Copy out every one of the rows below word for word, omitting the pictures.

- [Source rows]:
[Start of section]

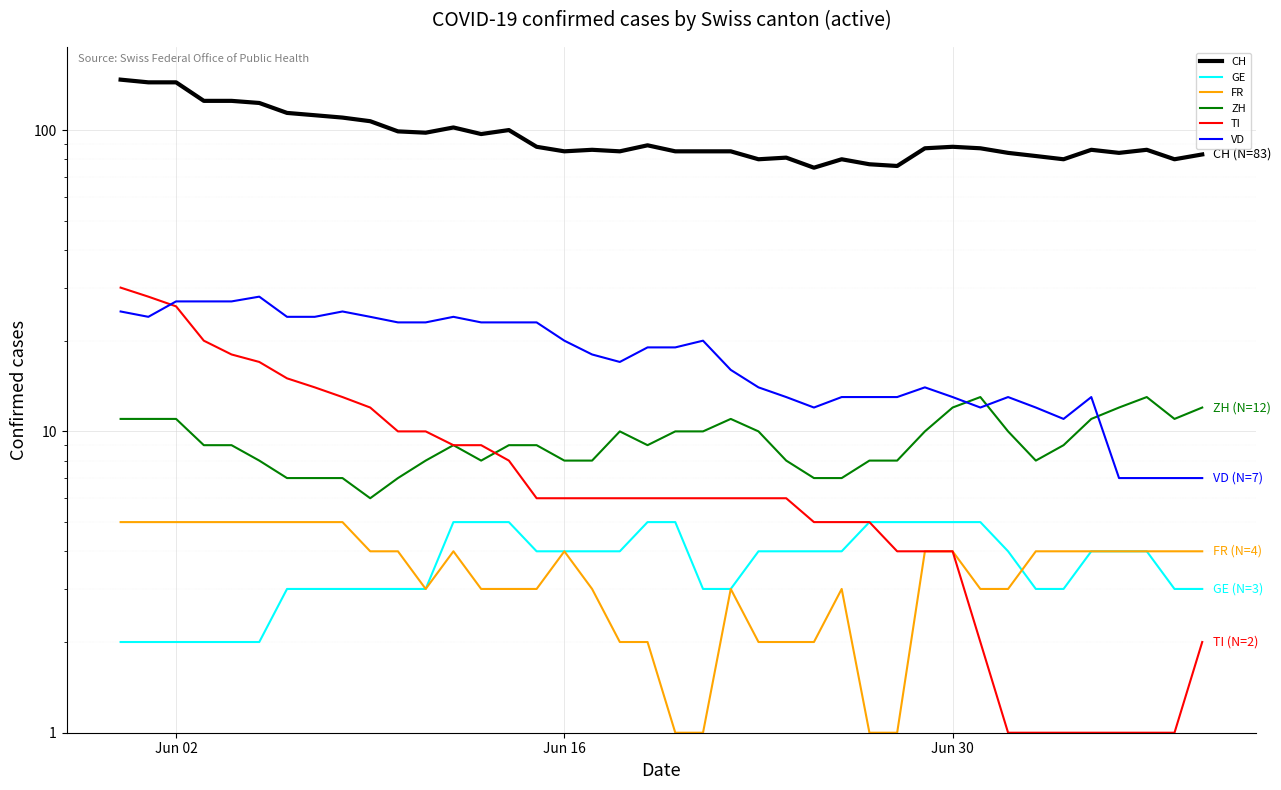

At which label does TI first exceed 6?

Jun 02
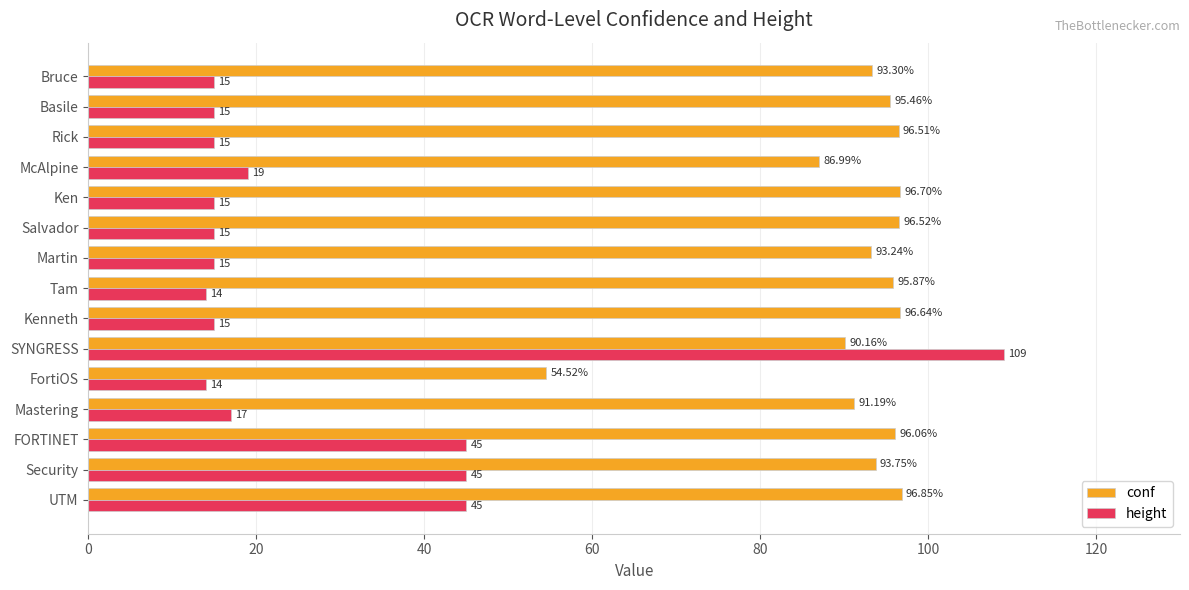

How many distinct data groups are displayed?

2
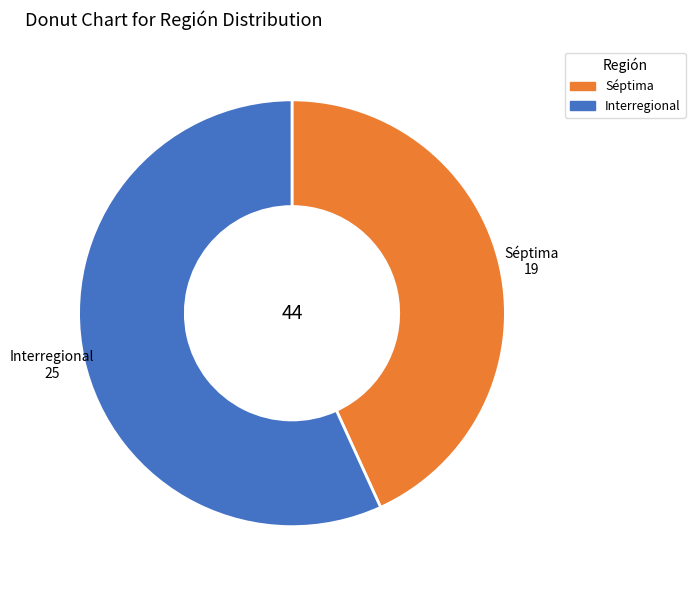

Between Interregional and Séptima, which is larger?

Interregional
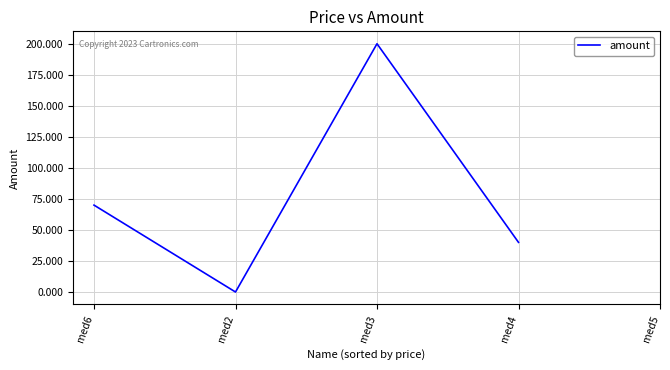

Count the values in the range 40 to 200.

3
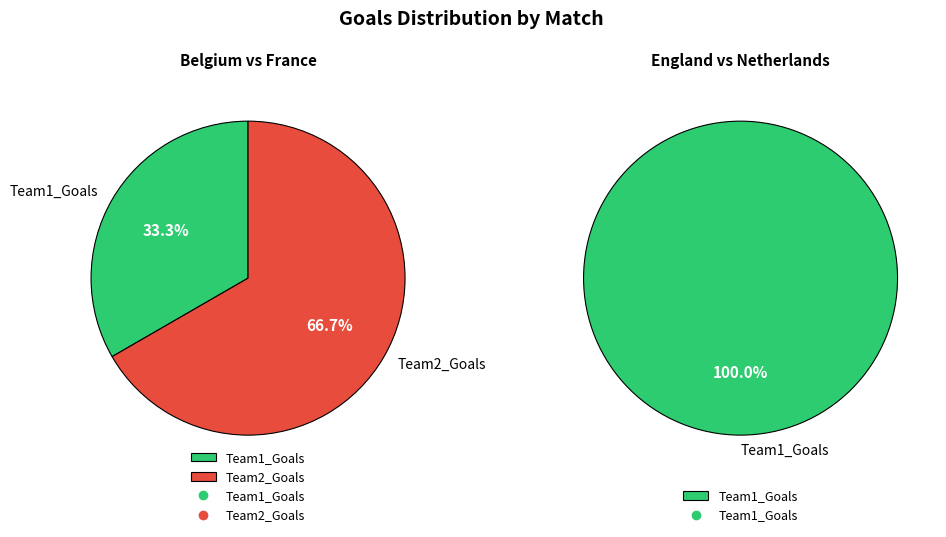

Which category has the smallest portion of the pie?

Team2_Goals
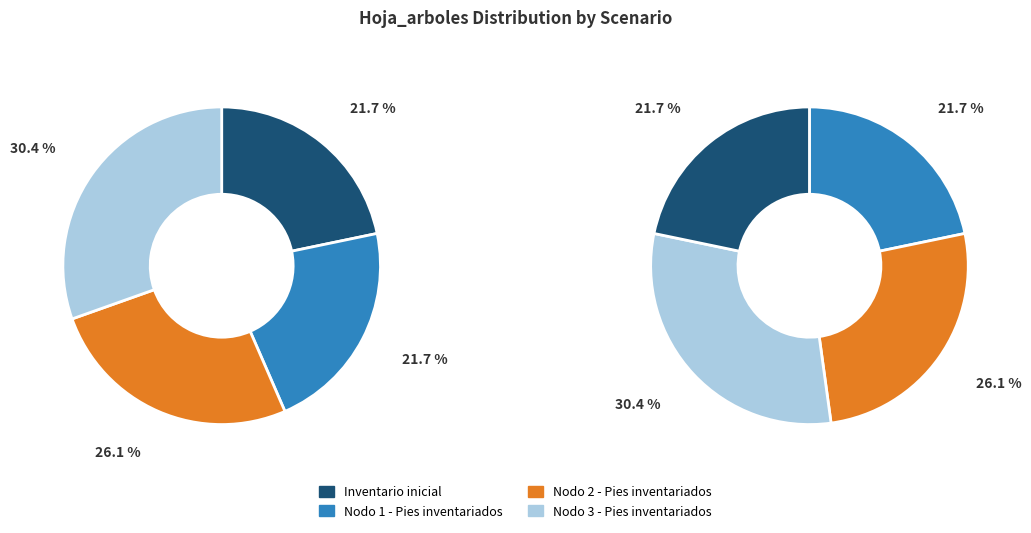

How many segments does this pie chart have?

4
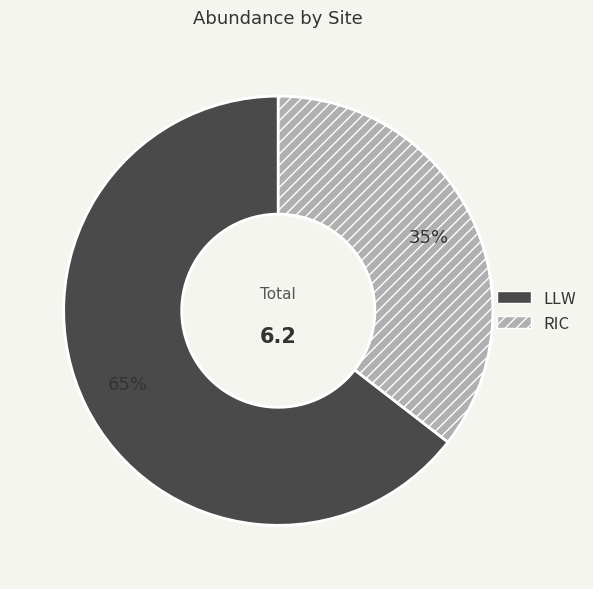

What percentage is the RIC slice, to the nearest percent?

35%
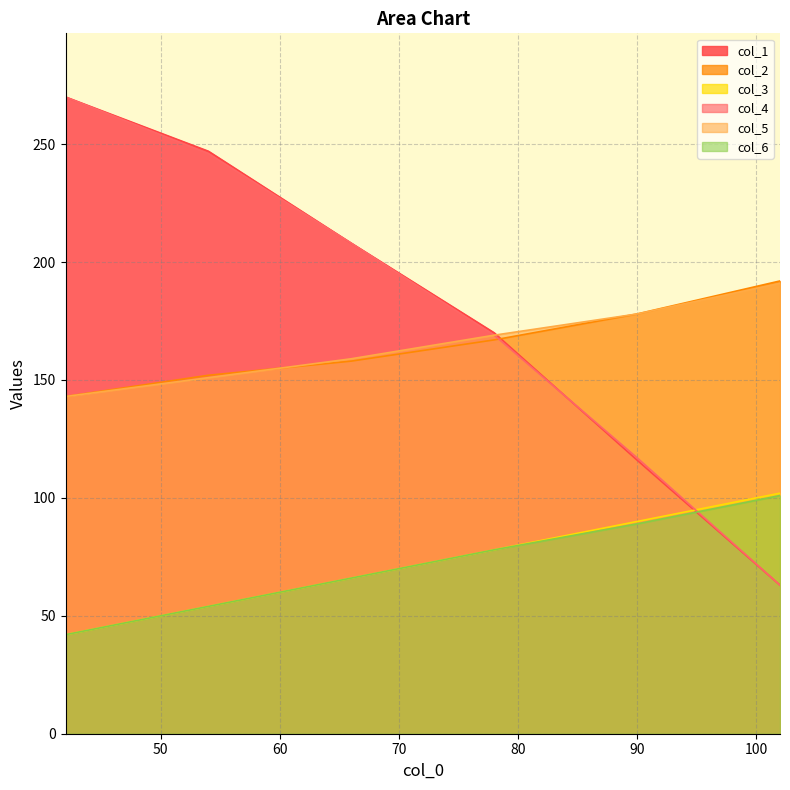

Rank the series by their maximum value, from lowest to highest.

col_6, col_3, col_5, col_2, col_1, col_4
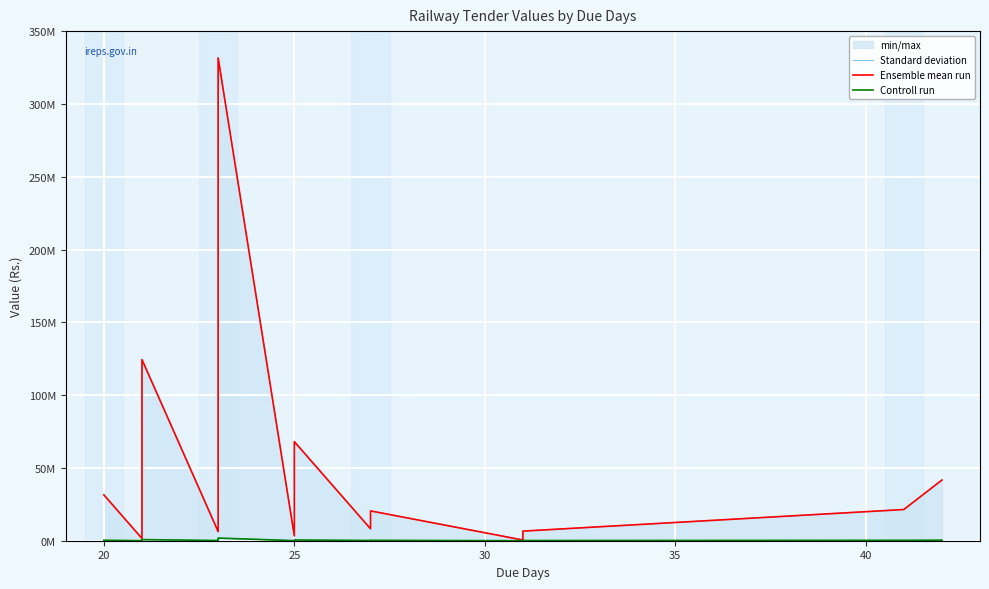

True or false: Ensemble mean run and Controll run intersect in this chart.

False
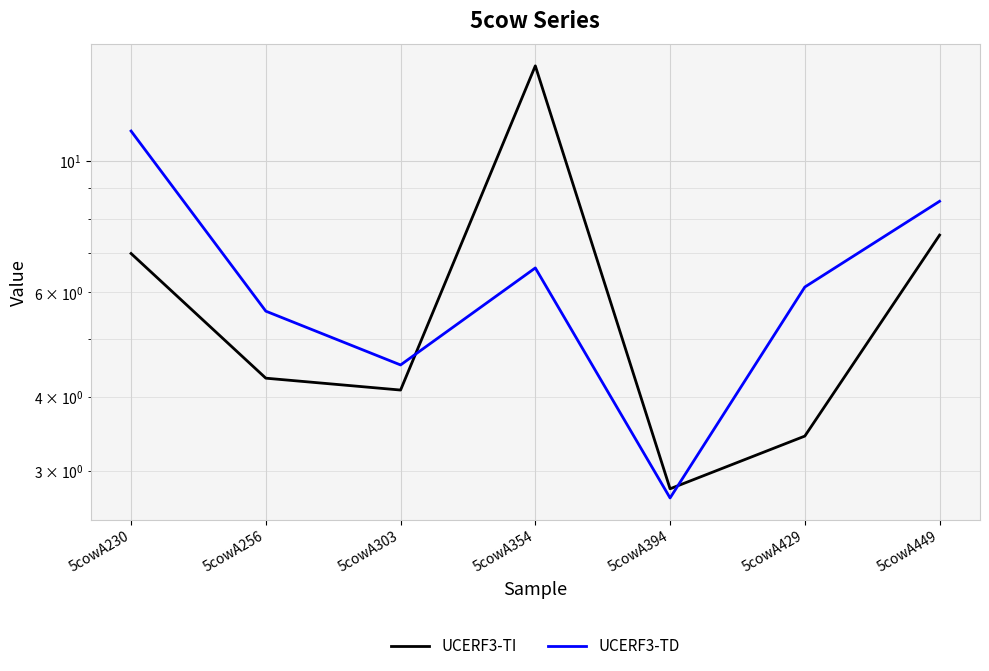

Is it true that UCERF3-TD equals 15.0 at 5cowA230?

False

[End of section]

- [TASK OUTPUT]:
At which label does TI first exceed 6?

Jun 02

How many distinct data groups are displayed?

2

Between Interregional and Séptima, which is larger?

Interregional

Count the values in the range 40 to 200.

3

Which category has the smallest portion of the pie?

Team2_Goals

How many segments does this pie chart have?

4

What percentage is the RIC slice, to the nearest percent?

35%

Rank the series by their maximum value, from lowest to highest.

col_6, col_3, col_5, col_2, col_1, col_4

True or false: Ensemble mean run and Controll run intersect in this chart.

False

Is it true that UCERF3-TD equals 15.0 at 5cowA230?

False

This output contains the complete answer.